Following his victories in 2015 and 2017, Kenya’s Geoffrey Kamworor will be seeking a third triumph in the senior men’s race in Aarhus.

Only John Ngugi, Paul Tergat and Kenenisa Bekele have won three consecutive titles in the senior men’s race at the World Cross and Kamworor has the opportunity to join that exclusive group.

First, though, he will have to make it through the notoriously competitive Kenyan Trials. And then there's the small matter of beating the rest of the world, such as Ugandan duo Jacob Kiplimo and Joshua Cheptegei.

 

Kenya believe it?

Speaking of Kenya, they will once again be the team to beat in Aarhus. Two years ago in Kampala, the East African nation made history by filling the top six places in the senior women’s race.

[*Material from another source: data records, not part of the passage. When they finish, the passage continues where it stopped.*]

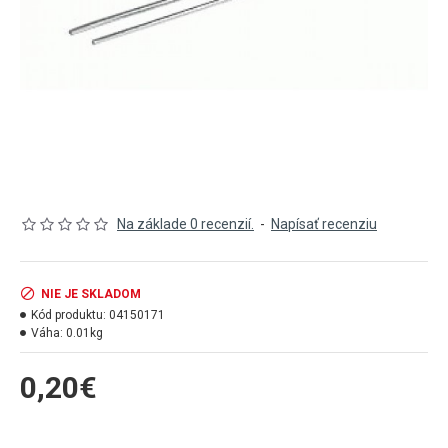
Na základe 0 recenzií.
-
Napísať recenziu
NIE JE SKLADOM
Kód produktu:
04150171
Váha:
0.01kg
0,20€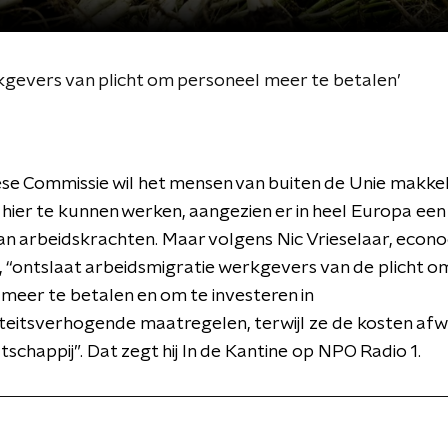
kgevers van plicht om personeel meer te betalen’
e Commissie wil het mensen van buiten de Unie makkel
ier te kunnen werken, aangezien er in heel Europa een
aan arbeidskrachten. Maar volgens Nic Vrieselaar, econo
“ontslaat arbeidsmigratie werkgevers van de plicht o
meer te betalen en om te investeren in
teitsverhogende maatregelen, terwijl ze de kosten af
schappij”. Dat zegt hij In de Kantine op NPO Radio 1.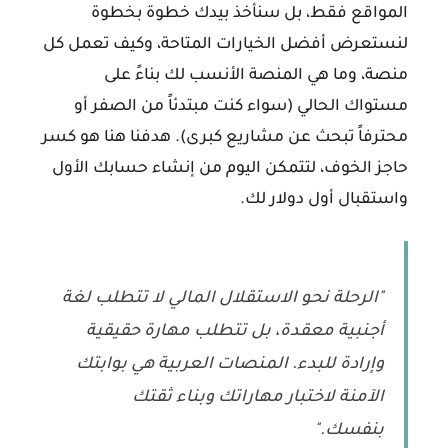
المواقع فقط، بل سنأخذ بيدك خطوة بخطوة
لنستعرض أفضل الخيارات المتاحة، وكيف تعمل كل
منصة، وما هي المنصة الأنسب لك بناءً على
مستواك الحالي (سواء كنت مبتدئاً من الصفر أو
محترفاً تبحث عن مشاريع كبرى). هدفنا هنا هو كسر
حاجز الخوف، لتتمكن اليوم من إنشاء حسابك الأول
واستقبال أول دولار لك.
"الرحلة نحو الاستقلال المالي لا تتطلب لغة
أجنبية معقدة، بل تتطلب مهارة حقيقية
وإرادة للبدء. المنصات العربية هي بوابتك
الآمنة لاختبار مهاراتك وبناء ثقتك
بنفسك."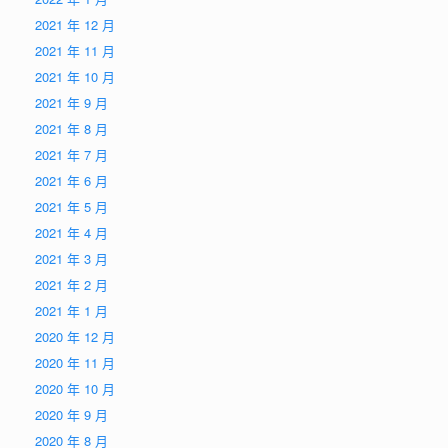
2021 年 12 月
2021 年 11 月
2021 年 10 月
2021 年 9 月
2021 年 8 月
2021 年 7 月
2021 年 6 月
2021 年 5 月
2021 年 4 月
2021 年 3 月
2021 年 2 月
2021 年 1 月
2020 年 12 月
2020 年 11 月
2020 年 10 月
2020 年 9 月
2020 年 8 月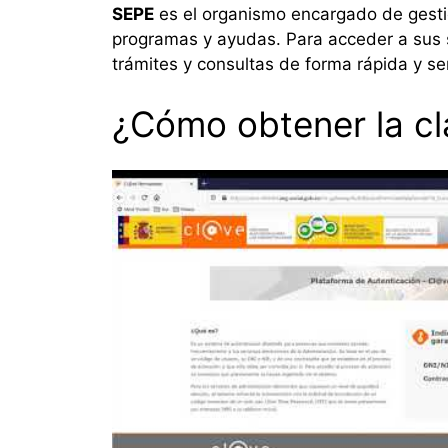
SEPE
es el organismo encargado de gesti
programas y ayudas. Para acceder a sus 
trámites y consultas de forma rápida y sen
¿Cómo obtener la cl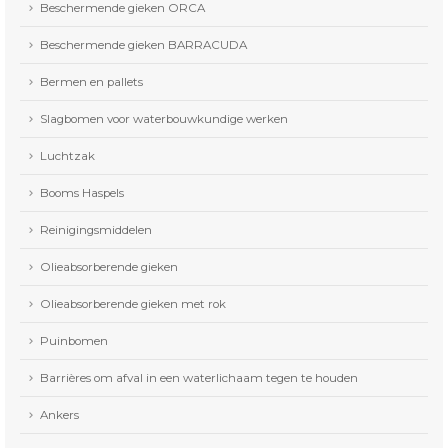
Beschermende gieken ORCA
Beschermende gieken BARRACUDA
Bermen en pallets
Slagbomen voor waterbouwkundige werken
Luchtzak
Booms Haspels
Reinigingsmiddelen
Olieabsorberende gieken
Olieabsorberende gieken met rok
Puinbomen
Barrières om afval in een waterlichaam tegen te houden
Ankers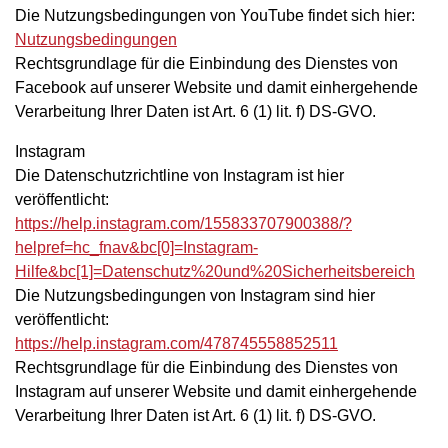
Die Nutzungsbedingungen von YouTube findet sich hier:
Nutzungsbedingungen
Rechtsgrundlage für die Einbindung des Dienstes von
Facebook auf unserer Website und damit einhergehende
Verarbeitung Ihrer Daten ist Art. 6 (1) lit. f) DS-GVO.
Instagram
Die Datenschutzrichtline von Instagram ist hier
veröffentlicht:
https://help.instagram.com/155833707900388/?
helpref=hc_fnav&bc[0]=Instagram-
Hilfe&bc[1]=Datenschutz%20und%20Sicherheitsbereich
Die Nutzungsbedingungen von Instagram sind hier
veröffentlicht:
https://help.instagram.com/478745558852511
Rechtsgrundlage für die Einbindung des Dienstes von
Instagram auf unserer Website und damit einhergehende
Verarbeitung Ihrer Daten ist Art. 6 (1) lit. f) DS-GVO.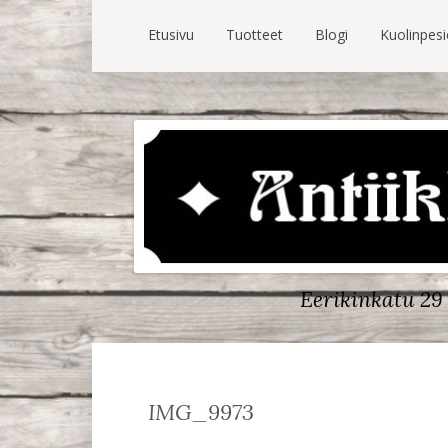
Etusivu
Tuotteet
Blogi
Kuolinpes
Eerikinkatu 29 
IMG_9973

They are by no means unbeatable, though, as they were beaten to team gold in the three other categories in 2017 and were kept out of the top two spots in both of the U20 races. Ethiopia and Uganda will once again provide stiff opposition in all five races, while the likes of Bahrain, Eritrea, Turkey and the USA can also contend for medals.

 

Relay great

One of the most exciting elements of the 2017 World Cross Country Championships was the introduction of the mixed relay.

Comprising four legs of roughly two kilometres, teams are free to choose any running order they feel will work best.

A Kenyan quartet anchored by steeplechase world record-holder Beatrice Chepkoech ended up winning comfortably in Kampala, but having learned from that experience two years ago, other teams can be expected to put forward stronger teams in Aarhus with more competitive running orders.